In the spirit of the New Year, the Ellexus team has put together our top five I/O resolutions. Big data is getting bigger and fast compute is getting faster – now is the time to clean up your act so you’re ready for the year to come.
1. I will tidy up my data on the shared file systems
If you have a project or user space quota then don’t exceed it. Some file systems get very slow when they get full. Some of our customers have checks that warn users who are nearing their quota, but if you work on a system without that check then it’s up to you to be a good citizen.
It’s also important to delete files as you go along. Deleting a lot of files all at once at the end of a large job or as you run out of space puts a lot of pressure on the file system. We have one customer who has an issue with users trying to delete large numbers of files in parallel, sometimes without splitting the files between the parallel jobs. This is enough to bring an entire cluster to a halt so don’t do it.
2. I will check application dependencies
Do you regularly check that you are using the correct versions of files or libraries? When you call programs, are you always calling the same version or do you have (for example) multiple versions of perl or python installed? It’s not just C programs that get bit rot from this kind of inconsistency – the portability of all code degrades over time if you don’t keep track of dependencies.
Another area to check is your hard-coded paths. It’s all too easy to set something up quickly in your home directory or scratch space and to let that work its way into production code.
Don’t know how to check for application dependencies? Take a look at Breeze.
3. I will check for file system trawls and failed I/O
File system trawls are a really easy way for bad performance to make its way into the production environment. For example, does your application look for a file by reading everything in that directory? Do you use “find *”? Have you tested it on a full file-system? Are you relying on the PATH variable to call programs and find libraries?
Often, test environments are much cleaner than the real world. When testing, every failed I/O operation should be examined because ten failed opens in test could mean a 10s delay on startup in production. One of our customers recently lost 24 hours of runtime on a short application due to failed I/O.
4. I will profile I/O patterns in applications in both development and deployment
It’s important to profile the I/O in your application at every stage. Problems such as small I/O operations or very big I/O can be introduced by code changes or third-party libraries, but there can also be other problems introduced when an application is deployed.

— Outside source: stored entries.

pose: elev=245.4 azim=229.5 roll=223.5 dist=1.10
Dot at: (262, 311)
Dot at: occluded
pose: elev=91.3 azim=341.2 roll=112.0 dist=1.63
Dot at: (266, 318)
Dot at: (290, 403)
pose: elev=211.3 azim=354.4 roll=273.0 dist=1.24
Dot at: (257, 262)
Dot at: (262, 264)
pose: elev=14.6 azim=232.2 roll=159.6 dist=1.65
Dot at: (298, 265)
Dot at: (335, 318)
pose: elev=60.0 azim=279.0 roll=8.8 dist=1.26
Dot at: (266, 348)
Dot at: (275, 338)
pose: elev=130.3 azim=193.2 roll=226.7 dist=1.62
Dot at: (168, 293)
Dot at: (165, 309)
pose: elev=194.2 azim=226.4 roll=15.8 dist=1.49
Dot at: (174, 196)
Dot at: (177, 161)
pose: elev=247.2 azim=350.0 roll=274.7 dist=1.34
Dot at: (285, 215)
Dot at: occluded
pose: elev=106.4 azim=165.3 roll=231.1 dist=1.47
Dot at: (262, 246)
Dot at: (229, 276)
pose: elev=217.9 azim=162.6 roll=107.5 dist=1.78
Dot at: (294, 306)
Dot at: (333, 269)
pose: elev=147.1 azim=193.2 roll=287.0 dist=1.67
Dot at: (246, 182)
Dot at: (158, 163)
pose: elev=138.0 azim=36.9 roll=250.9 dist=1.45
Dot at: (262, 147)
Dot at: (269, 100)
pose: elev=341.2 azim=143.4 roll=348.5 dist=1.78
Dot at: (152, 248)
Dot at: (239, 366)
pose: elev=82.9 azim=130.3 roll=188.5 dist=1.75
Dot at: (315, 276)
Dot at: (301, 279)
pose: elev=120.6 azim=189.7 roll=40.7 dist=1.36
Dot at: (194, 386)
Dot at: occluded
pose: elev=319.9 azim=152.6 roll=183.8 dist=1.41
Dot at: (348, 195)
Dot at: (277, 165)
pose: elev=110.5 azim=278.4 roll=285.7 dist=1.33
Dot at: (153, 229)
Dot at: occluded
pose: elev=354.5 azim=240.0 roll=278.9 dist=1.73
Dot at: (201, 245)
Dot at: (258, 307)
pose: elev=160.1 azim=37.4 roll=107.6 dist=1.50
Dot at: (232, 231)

For example, we’ve had customers distribute an application with an option disabled. An input file wasn’t needed so it was set to /dev/null. The application still tried to read the file, wasting 10% of the run time on null operations. The I/O patterns were good when there was a file to read, but a broken assumption caused a significant slowdown.
5. I will think about the way I access data right from the start of each project
If you work on a modern distributed system, it’s no longer OK to assume that accessing data is local, fast and scaleable. The design of the data, where and how to store it and how to monitor its use need to be considered from the beginning.
For example, in a large web-facing SaaS application, which clicks affect the database? If you don’t understand the I/O patterns of a system then you are shooting in the dark when you carry out any kind of optimisation.
We wish you a happy 2018!